EXERCISE: Render the lines starting with the one containing "terrorist attacks. Although" and going on through the one containing "QUAD Gen 2 Audio Interface" as a JSON list of strings, one string per line, with blank lines left out. Leave the pictures out of the answer.

Records from a collection:
━━━━━━━━━━━━━━━━━━━━

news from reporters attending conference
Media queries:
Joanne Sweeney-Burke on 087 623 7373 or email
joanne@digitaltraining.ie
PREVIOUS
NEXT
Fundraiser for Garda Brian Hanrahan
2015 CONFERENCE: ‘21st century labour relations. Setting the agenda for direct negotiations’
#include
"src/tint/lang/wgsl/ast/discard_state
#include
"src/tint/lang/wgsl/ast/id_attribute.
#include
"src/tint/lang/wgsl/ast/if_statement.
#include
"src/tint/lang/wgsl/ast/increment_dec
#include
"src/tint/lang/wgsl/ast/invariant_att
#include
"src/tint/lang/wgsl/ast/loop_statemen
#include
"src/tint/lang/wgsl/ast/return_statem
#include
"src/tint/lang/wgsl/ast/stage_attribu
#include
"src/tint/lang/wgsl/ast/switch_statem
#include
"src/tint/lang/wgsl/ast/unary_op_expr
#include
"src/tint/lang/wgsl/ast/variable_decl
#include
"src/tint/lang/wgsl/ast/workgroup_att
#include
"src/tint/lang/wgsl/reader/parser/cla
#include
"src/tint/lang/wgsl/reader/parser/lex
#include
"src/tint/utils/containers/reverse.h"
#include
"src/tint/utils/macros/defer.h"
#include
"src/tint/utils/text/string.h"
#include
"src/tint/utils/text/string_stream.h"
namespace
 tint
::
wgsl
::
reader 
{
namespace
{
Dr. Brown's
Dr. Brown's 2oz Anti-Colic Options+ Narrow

━━━━━━━━━━━━━━━━━━━━

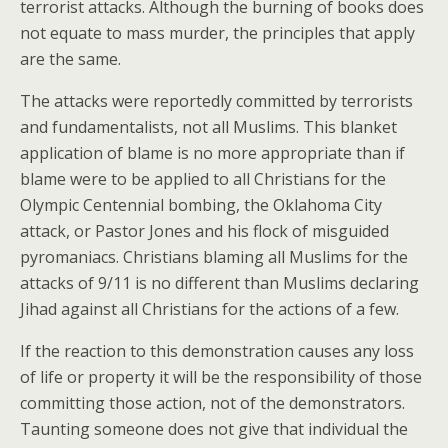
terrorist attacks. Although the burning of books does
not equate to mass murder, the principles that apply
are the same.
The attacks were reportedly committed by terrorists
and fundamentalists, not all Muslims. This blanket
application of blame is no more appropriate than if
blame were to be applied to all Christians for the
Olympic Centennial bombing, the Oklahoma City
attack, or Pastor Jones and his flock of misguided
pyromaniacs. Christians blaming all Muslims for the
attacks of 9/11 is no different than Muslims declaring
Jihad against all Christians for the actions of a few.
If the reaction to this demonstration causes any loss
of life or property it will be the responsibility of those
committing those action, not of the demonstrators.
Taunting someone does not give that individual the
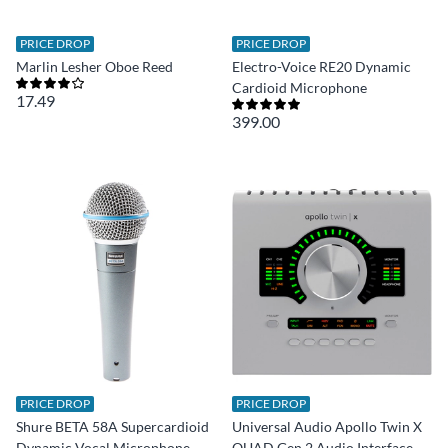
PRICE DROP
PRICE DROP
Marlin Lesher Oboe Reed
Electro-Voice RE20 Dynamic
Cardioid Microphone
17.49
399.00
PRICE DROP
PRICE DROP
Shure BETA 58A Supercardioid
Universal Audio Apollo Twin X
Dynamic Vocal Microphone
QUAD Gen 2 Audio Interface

━━━━━━━━━━━━━━━━━━━━

REPLY:
[
  "terrorist attacks. Although the burning of books does",
  "not equate to mass murder, the principles that apply",
  "are the same.",
  "The attacks were reportedly committed by terrorists",
  "and fundamentalists, not all Muslims. This blanket",
  "application of blame is no more appropriate than if",
  "blame were to be applied to all Christians for the",
  "Olympic Centennial bombing, the Oklahoma City",
  "attack, or Pastor Jones and his flock of misguided",
  "pyromaniacs. Christians blaming all Muslims for the",
  "attacks of 9/11 is no different than Muslims declaring",
  "Jihad against all Christians for the actions of a few.",
  "If the reaction to this demonstration causes any loss",
  "of life or property it will be the responsibility of those",
  "committing those action, not of the demonstrators.",
  "Taunting someone does not give that individual the",
  "PRICE DROP",
  "PRICE DROP",
  "Marlin Lesher Oboe Reed",
  "Electro-Voice RE20 Dynamic",
  "Cardioid Microphone",
  "17.49",
  "399.00",
  "PRICE DROP",
  "PRICE DROP",
  "Shure BETA 58A Supercardioid",
  "Universal Audio Apollo Twin X",
  "Dynamic Vocal Microphone",
  "QUAD Gen 2 Audio Interface"
]